TEMPO.CO, Jakarta - Peneliti Politik Badan Riset dan Inovasi Nasional (BRIN), Wasisto Raharjo Jati, menilai ucapan Fahri Hamzah tentang pembubaran Majelis Permusyawaratan Rakyat adalah upaya meraih simpati publik. Ia menyebut serangan kepada MPR ini sebagai bentuk unjuk eksistensi Fahri Hamzah kendati tidak berada di lingkungan kekuasaan.
Wasisto mengatakan setidaknya ada dua alasan yang bisa menjadi latar belakang serangan Fahri Hamzah kepada MPR. Pertama, kata dia, serangan tersebut merupakan cara Fahri memperkenalkan Partai Gelora kepada publik. Wasisto menyebut ini sebagai bentuk deklarasi Fahri yang menyatakan dirinya siap kembali menduduki kursi Senayan dengan partai yang baru ia bentuk tersebut.
“Fahri Hamzah ini kan elit politik yang terbuang dari radar panggung politik pasca ditendang dari wakil ketua DPR, bisa jadi ini sebagai upaya Fahri agar bisa kembali menjadi anggota legislatif,” ujar Wasisto saat dihubungi Tempo pada Kamis, 20 Januari 2022.
Alasan kedua, serangan Fahri kepada MPR adalah luka lama yang kembali terbuka. Wasisto menduga Fahri Hamzah mengalami post-war syndrome. Sebagaimana yang diketahui sebelumnya, Fahri Hamzah sempat berkonflik dengan partai lamanya, PKS, sewaktu masih menjadi wakil rakyat. Dari konflik tersebut, Fahri diberhentikan secara tidak hormat oleh petinggi MPR yang berasal dari fraksi PKS.

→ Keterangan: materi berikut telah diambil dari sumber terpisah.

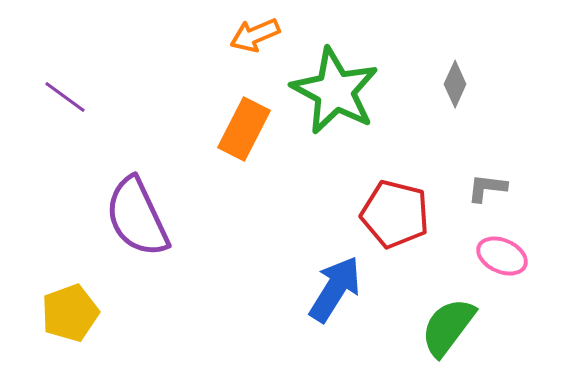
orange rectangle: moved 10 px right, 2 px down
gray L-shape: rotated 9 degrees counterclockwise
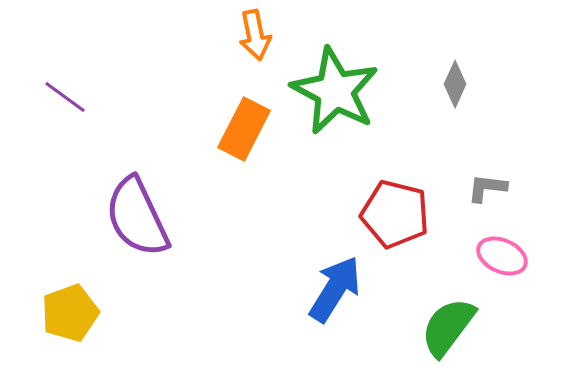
orange arrow: rotated 78 degrees counterclockwise
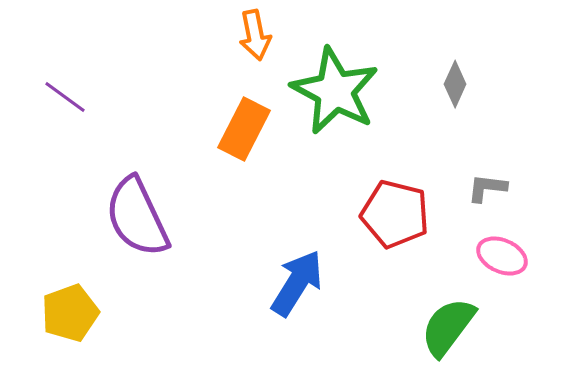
blue arrow: moved 38 px left, 6 px up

“Ini sepertinya ada luka lama yang tebuka kembali, jadi ia ingin semua tahu kalau Fahri masih bisa eksis dengan Partai Gelora,” kata Wasisto.
Wasisto juga menjelaskan pembubaran MPR bisa jadi masalah baru bagi sistem pemerintahan di Indonesia. Sebab, ia berkata, tanpa adanya MPR besar potensi terjadinya persaingan kekuasaan yang bersifat inkonstitusional antara legislatif dengan eksekutif.
“MPR ini kan sebetulnya adalah lembaga yang dimaksudkan menjadi penengah antara eksekutif dan legislatif. Sebab MPR sendiri disimbolkan sebagai lembaga pemegang kedaulatan kekuasaan tertinggi di negara ini,” ujar Wasisto.
Beberapa waktu lalu, Wakil Ketua Umum Partai Gelora, Fahri Hamzah, mengatakan sebaiknya MPR dibubarkan saja. Sabab, ia menilai, MPR saat ini tidak berjalan sebagaimana fungsi yang semestinya. Ia menyindir para anggota MPR lebih banyak menghabiskan waktu untuk urusan di luar pekerjaan mereka sebagai pejabat negara.
“Yang agak sibuk pimpinan MPR hanya mas Bambang saya lihat itu urus motor itu yang paling banyak hehe, jadi sebenarnya enggak ada itu kesibukan yang ditegakkan," ujar Fahri Hamzah beberapa waktu lalu.